Today, the trend is towards cocktail bars which are meeting with great success in all the great cities of the world. Indeed, in the US alone, sales of cognac across the board have increased by 20% largely due to the current fashion for cocktails. In the UK, Courvoisier accounts for over 50% of sales. Cognac is a perfect base for such drinks, easily replacing vodka. I was able to taste a delicious cocktail named 1889 at Fouquet’s, a favourite venue for French politicians, film stars and “le beau monde” on the Champs Élysées. The cocktail was mixed by Stéphane Genouves, Bartender and Meilleur Ouvrier de France in 2011. To watch him in action was fascinating: the way he twisted the bottle to unscrew the stop, the movement of his hands and the style with which he shook the cocktail shaker. The recipe (and I urge you to make it and serve it in a martini glass) is 5cl Courvoisier VSOP, 2cl mandarine Napoléon, 1cl orange juice, 4cl passion fruit juice and 4cl apple juice.
The marvellous thing about the top French brands is that they have not slipped up on quality and the same care, attention and personal pride in creating a top quality product have been carefully maintained throughout the years.
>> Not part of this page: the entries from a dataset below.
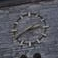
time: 2:40
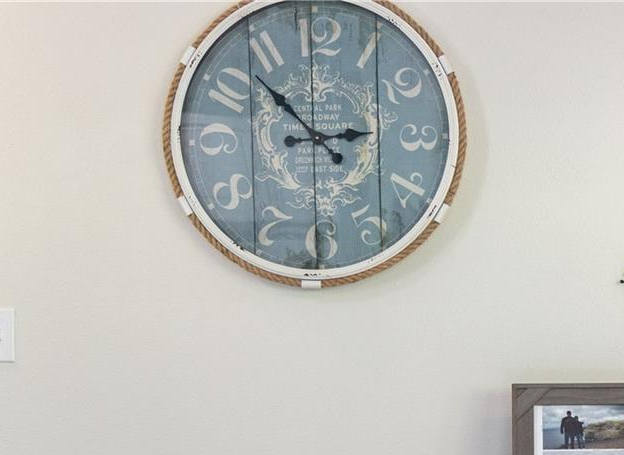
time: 2:52
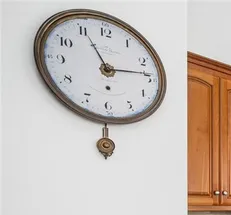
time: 11:13
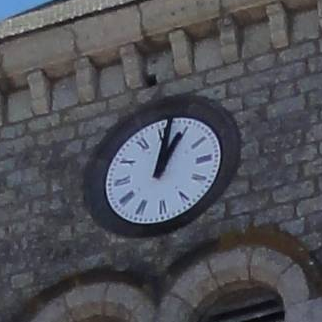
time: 1:02
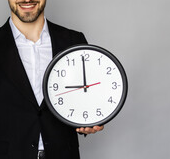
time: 8:59
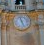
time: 11:26
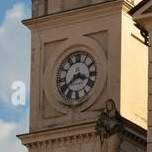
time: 3:39
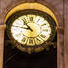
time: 10:47
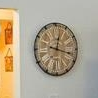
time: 12:17
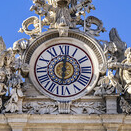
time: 6:01
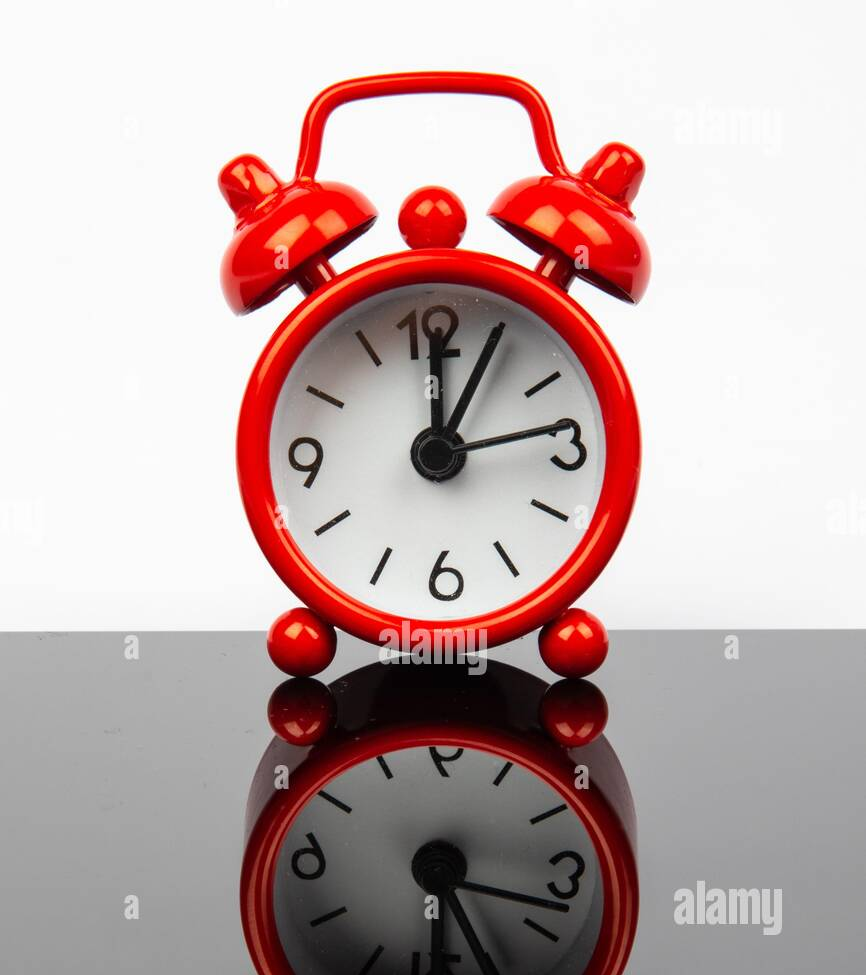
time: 12:05
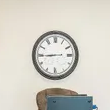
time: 8:44
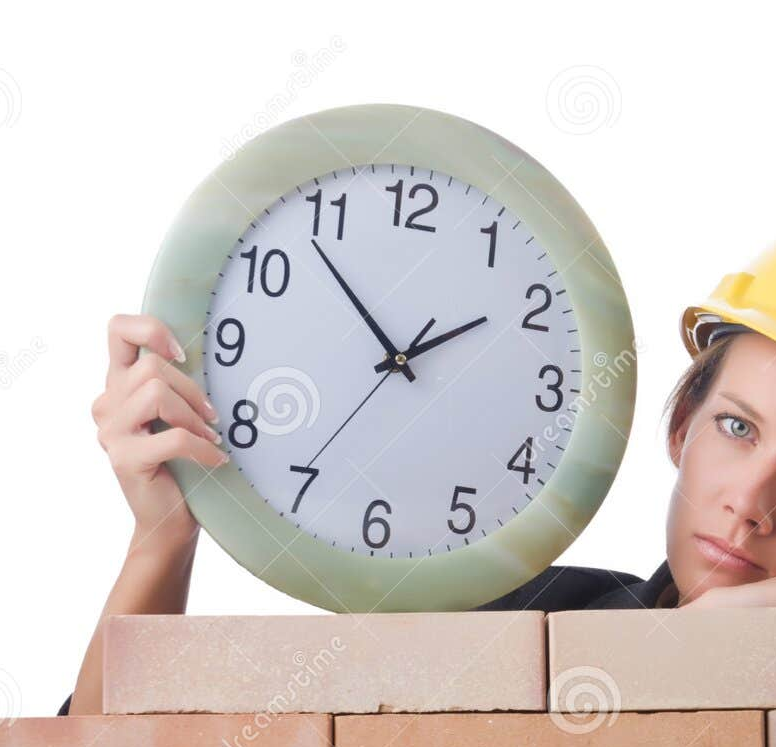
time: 1:53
In the case of Courvoisier, that standard of excellence is kept up by the master blender, Patrice Pinet (he is only the 6th since the creation of Courvoisier). It is thanks to craftsmen like him and his dedicated team that we are able to enjoy a drink which has such a unique complexity of aromas. In light of this, one can only wish Courvoisier continuing success for many more generations to come.